##### Raw data #####
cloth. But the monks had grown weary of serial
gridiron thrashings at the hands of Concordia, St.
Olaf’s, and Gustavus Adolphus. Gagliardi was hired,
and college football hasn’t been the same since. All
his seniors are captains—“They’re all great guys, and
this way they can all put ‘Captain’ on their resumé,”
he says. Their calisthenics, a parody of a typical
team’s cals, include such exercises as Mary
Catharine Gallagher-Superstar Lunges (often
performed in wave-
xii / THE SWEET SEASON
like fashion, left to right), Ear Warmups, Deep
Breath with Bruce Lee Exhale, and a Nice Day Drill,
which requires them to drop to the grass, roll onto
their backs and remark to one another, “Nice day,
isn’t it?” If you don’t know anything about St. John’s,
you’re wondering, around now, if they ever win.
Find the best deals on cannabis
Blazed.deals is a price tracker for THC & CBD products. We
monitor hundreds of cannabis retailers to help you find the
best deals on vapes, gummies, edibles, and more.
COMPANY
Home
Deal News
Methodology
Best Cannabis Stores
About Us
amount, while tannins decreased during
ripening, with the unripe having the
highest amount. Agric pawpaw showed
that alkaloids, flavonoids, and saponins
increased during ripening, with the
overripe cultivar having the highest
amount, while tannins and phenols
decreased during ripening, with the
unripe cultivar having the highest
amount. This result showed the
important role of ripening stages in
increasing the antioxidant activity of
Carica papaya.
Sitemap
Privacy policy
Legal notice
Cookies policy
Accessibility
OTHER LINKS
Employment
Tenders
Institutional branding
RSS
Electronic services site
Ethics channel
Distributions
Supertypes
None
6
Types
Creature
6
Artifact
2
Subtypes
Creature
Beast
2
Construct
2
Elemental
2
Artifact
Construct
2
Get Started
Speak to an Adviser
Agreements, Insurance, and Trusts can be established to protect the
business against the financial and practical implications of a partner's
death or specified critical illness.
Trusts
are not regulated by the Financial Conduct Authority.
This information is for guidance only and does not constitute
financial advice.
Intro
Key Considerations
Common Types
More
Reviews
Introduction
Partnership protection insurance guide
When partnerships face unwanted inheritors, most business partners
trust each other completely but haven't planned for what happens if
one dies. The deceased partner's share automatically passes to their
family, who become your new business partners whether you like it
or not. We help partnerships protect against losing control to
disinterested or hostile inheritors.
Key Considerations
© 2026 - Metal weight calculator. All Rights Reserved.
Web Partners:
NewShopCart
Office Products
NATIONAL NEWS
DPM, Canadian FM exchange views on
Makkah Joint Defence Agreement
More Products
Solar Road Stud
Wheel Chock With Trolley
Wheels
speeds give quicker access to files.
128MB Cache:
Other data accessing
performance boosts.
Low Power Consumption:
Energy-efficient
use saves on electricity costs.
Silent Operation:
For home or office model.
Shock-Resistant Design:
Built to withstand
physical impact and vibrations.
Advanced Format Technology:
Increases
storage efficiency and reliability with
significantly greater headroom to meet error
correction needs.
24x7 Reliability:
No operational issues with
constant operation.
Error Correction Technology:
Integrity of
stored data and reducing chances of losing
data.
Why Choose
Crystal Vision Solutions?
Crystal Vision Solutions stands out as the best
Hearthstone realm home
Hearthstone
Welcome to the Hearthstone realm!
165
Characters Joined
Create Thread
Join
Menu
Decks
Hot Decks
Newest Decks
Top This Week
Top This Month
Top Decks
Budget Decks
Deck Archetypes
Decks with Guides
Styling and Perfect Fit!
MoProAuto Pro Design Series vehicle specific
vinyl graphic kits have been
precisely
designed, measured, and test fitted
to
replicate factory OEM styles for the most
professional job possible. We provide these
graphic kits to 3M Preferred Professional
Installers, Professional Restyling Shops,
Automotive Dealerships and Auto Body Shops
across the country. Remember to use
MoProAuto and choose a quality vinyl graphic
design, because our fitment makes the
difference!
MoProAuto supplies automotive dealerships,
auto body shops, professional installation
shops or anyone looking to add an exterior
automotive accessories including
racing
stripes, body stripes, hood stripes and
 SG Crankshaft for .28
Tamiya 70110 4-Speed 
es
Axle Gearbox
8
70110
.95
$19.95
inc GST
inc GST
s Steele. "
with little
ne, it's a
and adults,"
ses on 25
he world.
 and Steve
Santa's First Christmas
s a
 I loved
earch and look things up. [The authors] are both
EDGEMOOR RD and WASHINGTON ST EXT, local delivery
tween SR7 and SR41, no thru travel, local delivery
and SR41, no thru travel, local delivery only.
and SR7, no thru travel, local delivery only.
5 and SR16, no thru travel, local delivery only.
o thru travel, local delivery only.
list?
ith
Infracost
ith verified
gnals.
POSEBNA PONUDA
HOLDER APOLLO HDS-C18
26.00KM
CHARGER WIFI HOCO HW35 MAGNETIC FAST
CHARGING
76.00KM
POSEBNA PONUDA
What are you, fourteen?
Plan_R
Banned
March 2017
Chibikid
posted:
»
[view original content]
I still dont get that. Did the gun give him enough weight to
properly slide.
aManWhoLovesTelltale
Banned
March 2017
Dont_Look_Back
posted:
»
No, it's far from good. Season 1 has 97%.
#####
**What you need to do**
Give the rows from the start through the line containing "Introduction" as a Markdown table with two columns, Number and Line, leaving out any blank lines.

**Solution**
| Number | Line |
|---|---|
| 1 | cloth. But the monks had grown weary of serial |
| 2 | gridiron thrashings at the hands of Concordia, St. |
| 3 | Olaf’s, and Gustavus Adolphus. Gagliardi was hired, |
| 4 | and college football hasn’t been the same since. All |
| 5 | his seniors are captains—“They’re all great guys, and |
| 6 | this way they can all put ‘Captain’ on their resumé,” |
| 7 | he says. Their calisthenics, a parody of a typical |
| 8 | team’s cals, include such exercises as Mary |
| 9 | Catharine Gallagher-Superstar Lunges (often |
| 10 | performed in wave- |
| 11 | xii / THE SWEET SEASON |
| 12 | like fashion, left to right), Ear Warmups, Deep |
| 13 | Breath with Bruce Lee Exhale, and a Nice Day Drill, |
| 14 | which requires them to drop to the grass, roll onto |
| 15 | their backs and remark to one another, “Nice day, |
| 16 | isn’t it?” If you don’t know anything about St. John’s, |
| 17 | you’re wondering, around now, if they ever win. |
| 18 | Find the best deals on cannabis |
| 19 | Blazed.deals is a price tracker for THC & CBD products. We |
| 20 | monitor hundreds of cannabis retailers to help you find the |
| 21 | best deals on vapes, gummies, edibles, and more. |
| 22 | COMPANY |
| 23 | Home |
| 24 | Deal News |
| 25 | Methodology |
| 26 | Best Cannabis Stores |
| 27 | About Us |
| 28 | amount, while tannins decreased during |
| 29 | ripening, with the unripe having the |
| 30 | highest amount. Agric pawpaw showed |
| 31 | that alkaloids, flavonoids, and saponins |
| 32 | increased during ripening, with the |
| 33 | overripe cultivar having the highest |
| 34 | amount, while tannins and phenols |
| 35 | decreased during ripening, with the |
| 36 | unripe cultivar having the highest |
| 37 | amount. This result showed the |
| 38 | important role of ripening stages in |
| 39 | increasing the antioxidant activity of |
| 40 | Carica papaya. |
| 41 | Sitemap |
| 42 | Privacy policy |
| 43 | Legal notice |
| 44 | Cookies policy |
| 45 | Accessibility |
| 46 | OTHER LINKS |
| 47 | Employment |
| 48 | Tenders |
| 49 | Institutional branding |
| 50 | RSS |
| 51 | Electronic services site |
| 52 | Ethics channel |
| 53 | Distributions |
| 54 | Supertypes |
| 55 | None |
| 56 | 6 |
| 57 | Types |
| 58 | Creature |
| 59 | 6 |
| 60 | Artifact |
| 61 | 2 |
| 62 | Subtypes |
| 63 | Creature |
| 64 | Beast |
| 65 | 2 |
| 66 | Construct |
| 67 | 2 |
| 68 | Elemental |
| 69 | 2 |
| 70 | Artifact |
| 71 | Construct |
| 72 | 2 |
| 73 | Get Started |
| 74 | Speak to an Adviser |
| 75 | Agreements, Insurance, and Trusts can be established to protect the |
| 76 | business against the financial and practical implications of a partner's |
| 77 | death or specified critical illness. |
| 78 | Trusts |
| 79 | are not regulated by the Financial Conduct Authority. |
| 80 | This information is for guidance only and does not constitute |
| 81 | financial advice. |
| 82 | Intro |
| 83 | Key Considerations |
| 84 | Common Types |
| 85 | More |
| 86 | Reviews |
| 87 | Introduction |